Now the actual work involved in being Cabin crew is rather gross and exhausting. From the moment passengers board the aircraft until the moment they leave you are going to be hassled. From helping passengers lift their overweight carry on, to arguing with passengers not to leave their food trays in the isle, to changing seat cushion covers from the old man who peed his pants, to asking a lady why her baby is in the overhead storage. It is a thankless job. Forget about manners. Working for Emirates you can expect 80% of the passengers you have will be Indian or Arabic and majority will be demanding and rude. You will feel tired, dirty, and like you have been slapped in the face a few times by the end of a flight. And not all flights end in a nice layover at a new destination. About half of the flights you work are turn-arounds where you fly to the destination, wait while the aircraft gets cleaned, fuelled and reloaded, and fly back again. Sometimes this would be a 12 hour shift over night. NOT FUN.

Life in the sandpit

Dubai is a city unlike any other. Built in a seemingly unliveable environment, this city aims to impress. But once you see past the facade you see it is a soulless and pretentious city that has little to offer a nature loving free spirit like myself. Sure the Malls are massive and fancy, the desert safari is a fun experience, the hotels are flashy and the ‘beaches’ are…well the beaches are shit as they are hot and salty and man made…but after a week of doing the touristy things, the reality of living in Dubai sets in.

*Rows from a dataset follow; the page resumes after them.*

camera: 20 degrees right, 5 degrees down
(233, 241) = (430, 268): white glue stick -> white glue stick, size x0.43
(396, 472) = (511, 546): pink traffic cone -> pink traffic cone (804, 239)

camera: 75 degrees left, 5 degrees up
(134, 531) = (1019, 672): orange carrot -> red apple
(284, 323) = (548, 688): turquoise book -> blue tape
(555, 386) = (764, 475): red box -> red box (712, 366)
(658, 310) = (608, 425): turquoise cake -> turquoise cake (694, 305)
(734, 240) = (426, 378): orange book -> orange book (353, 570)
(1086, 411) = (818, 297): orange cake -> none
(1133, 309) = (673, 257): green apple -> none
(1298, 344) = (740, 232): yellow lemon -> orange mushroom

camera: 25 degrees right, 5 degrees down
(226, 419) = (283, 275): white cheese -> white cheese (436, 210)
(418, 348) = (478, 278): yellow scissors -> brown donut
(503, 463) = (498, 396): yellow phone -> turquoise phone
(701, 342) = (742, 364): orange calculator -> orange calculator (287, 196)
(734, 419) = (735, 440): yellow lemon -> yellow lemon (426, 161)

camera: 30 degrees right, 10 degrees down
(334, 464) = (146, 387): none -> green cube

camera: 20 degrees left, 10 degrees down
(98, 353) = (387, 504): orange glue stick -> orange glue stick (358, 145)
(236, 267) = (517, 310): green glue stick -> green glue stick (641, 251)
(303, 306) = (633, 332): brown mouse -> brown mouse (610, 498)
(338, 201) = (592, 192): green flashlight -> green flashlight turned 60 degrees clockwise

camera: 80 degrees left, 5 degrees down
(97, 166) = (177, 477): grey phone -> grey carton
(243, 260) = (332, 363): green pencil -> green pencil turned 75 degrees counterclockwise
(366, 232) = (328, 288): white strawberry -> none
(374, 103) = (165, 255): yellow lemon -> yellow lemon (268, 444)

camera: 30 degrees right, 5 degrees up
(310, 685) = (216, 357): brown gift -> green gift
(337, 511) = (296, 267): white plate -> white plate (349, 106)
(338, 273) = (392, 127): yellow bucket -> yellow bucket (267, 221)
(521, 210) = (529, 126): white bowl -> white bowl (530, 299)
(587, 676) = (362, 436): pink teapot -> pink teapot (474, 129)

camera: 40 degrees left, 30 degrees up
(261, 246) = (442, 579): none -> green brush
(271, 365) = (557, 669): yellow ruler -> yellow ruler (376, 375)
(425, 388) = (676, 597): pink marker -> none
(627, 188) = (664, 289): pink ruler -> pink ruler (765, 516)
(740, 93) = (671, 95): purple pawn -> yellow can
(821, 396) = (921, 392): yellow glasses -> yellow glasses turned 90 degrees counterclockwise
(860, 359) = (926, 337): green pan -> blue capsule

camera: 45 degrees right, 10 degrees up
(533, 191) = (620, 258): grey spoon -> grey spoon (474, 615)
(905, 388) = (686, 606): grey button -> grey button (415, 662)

Say goodbye to fresh air, the fine sand of the surrounding desert is ever blowing and in the middle of summer the air is so hot it singes the hair in your nostrils and makes it hard to breath. Also say goodbye to fresh food. Nothing grows in Dubai so everything is frozen and imported. Say goodbye to your shoulders and knees, these need to be covered if you go out. If you choose to show skin you can expect to get stares from both the men and women and possibly approached and told to cover up. Say goodbye to public shows of affection. Two Arabic men are allowed to walk around holding hands, this is a sign of friendship, but heaven forbid a man and woman hold hands in public. Say goodbye to big nights out on the booze. Public displays of intoxication are illegal. If you get in a taxi drunk and by yourself, you may very well end up being dropped at a police station. If you even want to purchase bottles of alcohol in Dubai you need to get a liquor license, lucky for cabin crew you can bring bottles in from other countries.

When I had time off in Dubai I spent it at my apartment or at my friends apartments. There were a few clubs that we liked to go to when we were in training college but then you get over it and I had one really horrific experience at a club which involved a local man ejaculating on the back of my leg (and no I had in no way encouraged him, I had no idea he was behind me until that happened). I was very quickly put off the night scene in Dubai after that. The more classy clubs require you to have a table and they cost a lot of money unless you are willing to pimp yourself out to some of the local men to sit at their table, which I was not.

Having said all that, there are people who really love living in Dubai. Luxury cars and big fancy appartments are affordable, there are some very westernised areas with international schools where pilots and expats raise their families. Europe is a mere 6hrs flight away, you can throw out your winter wardrobe, and there is always something fun and exciting happening. It just wasn’t for me, and that’s ok! If it’s something you want to do, then don’t let the opinion of this Aussie stop you! Go get your wings and make up your own mind!